They’re back! Yes, after 2.5 years in Florida, the two Cedar Sinai Park Torahs out for repair are back on campus and ready to ring in 5784.
“The Torahs have had a wonderful vacation in Miami, and now they’re back!” said Eddy Shuldman, board trustee and spiritual life committee chairperson. “We are the people of the book. Our story as a people, and the guidelines for how we should live our lives, is contained within those scrolls. It’s hard to describe the emotions we feel welcoming our Torahs home again.”
Cedar Sinai Park’s three Torahs were inspected by a sofer for the first time in 2019, thanks to the generosity of Marcy Tonkin. Suffering from cracks and smudges, two of the Torahs were taken by plane for repair by Rabbi Menachem Bialo, who checked one Torah (without its staves), and packed the other Torah in his carry on bag.
Plans for Rabbi Bialo or another sofer to bring the repaired Torahs back to Oregon kept getting waylaid, primarily due to Covid, and so it was decided that the Torahs should be mailed back instead.
We are grateful to Rabbi Michael and Cantor Ida Rae Cahana, and Aki and Devora Fleshler, who generously provided the postage to help us get our Torahs safely across the country!
One of the Torahs just repaired is a “vuv,” a 21-inch heavyweight Torah scroll written in a Good Bet Yoseph Sephard script approximately 50 to 60 years ago in Israel.
The other Torah repaired is our 16.25″ lightweight Torah scroll written in a Good Bet Yoseph script approximately 120 years ago in Germany.
“The Torahs needed repairs to fix cracking and faded letters, as well as “airing out” in a climate-controlled space,” said Eddy.
The Nudelman family generously donated one of the Torahs in 1997 in memory of Alysmae Nudelman, and “the fact that there are Nudelmans living with us now, makes the Torahs coming home even more special,” said Eddy.

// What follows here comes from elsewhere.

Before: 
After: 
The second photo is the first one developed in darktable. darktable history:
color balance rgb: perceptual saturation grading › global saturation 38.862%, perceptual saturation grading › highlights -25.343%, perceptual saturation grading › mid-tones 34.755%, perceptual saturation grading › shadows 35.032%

The latter Torah, the smaller one, had to be reassembled upon arrival, since its staves were removed for the flight to Florida, and were still off for the trip home.
Staff and residents used sinew and instructions provided by Rabbi Bialo to re-attach the parchment to the stave through three small holes.
“My dad was a tailor,” said Eddy. “I should have been paying attention!”
Then, the group carefully rolled the Torah through the five books of the Old Testament to re-attach the stave similarly on the other end.
“What an experience!” said resident Jeanine. “This is an honor.”
Agreed resident Ruth: “Isn’t this something? This is so moving.”
Noted resident Eve: “I have read from Torahs that aren’t nearly as legible. I’m impressed with the writing. This is so readable.”
Finally, the group put the Torahs in their beautiful covers, and placed them back in the ark in Cogan Chapel.
“There’s something lovely about this gathering because it integrates the holiness of sacred work with having fun,” said Spiritual Life Director Cathy Zheutlin. “This experience is priceless.”
All are welcome to attend a special celebration/re-dedication of the two repaired Torahs, at a Saturday, October 7, Simchat Torah observance in Zidell Hall that begins at 7 p.m.
We still have one Torah on campus that needs repair! There is now a dedicated Torah/Judaica Fund to which people can contribute for the religious and spiritual upkeep of the Torahs and prayer books, through the Cedar Sinai Park Foundation.